(Description of the task) Find every line in the records below that holds the word "osobných" and copy it.

(Material supplied)

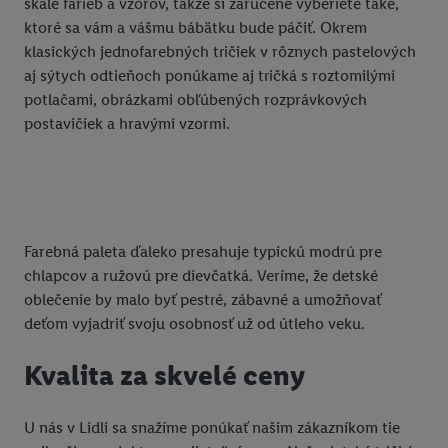
škále farieb a vzorov, takže si zaručene vyberiete také,
ďalšie informácie o podmienkach spracúvania osobných
ktoré sa vám a vášmu bábätku bude páčiť. Okrem
údajov.
klasických jednofarebných tričiek v rôznych pastelových
Kliknutím na možnosť "
Odmietnuť
" môžete povoliť iba
aj sýtych odtieňoch ponúkame aj tričká s roztomilými
používanie potrebných technológií. Kliknutím na "
Súhlasím
"
potlačami, obrázkami obľúbených rozprávkových
vyjadríte súhlas so spracúvaním na všetky vyššie uvedené účely.
postavičiek a hravými vzormi.
Ďalšie informácie vrátane informácií o dobe uchovávania
údajov a Vašom práve kedykoľvek odvolať súhlas s účinnosťou
do budúcnosti nájdete v našich
zásadách ochrany osobných
údajov
.
Imprint nájdete tu.
Farebná paleta ďaleko presahuje typickú modrú pre
chlapcov a ružovú pre dievčatká. Veríme, že detské
oblečenie by malo byť pestré, zábavné a umožňovať
deťom vyjadriť svoju osobnosť už od útleho veku.
Kvalita za skvelé ceny
U nás v Lidli sa snažíme ponúkať našim zákazníkom tie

(Solution)
ďalšie informácie o podmienkach spracúvania osobných
zásadách ochrany osobných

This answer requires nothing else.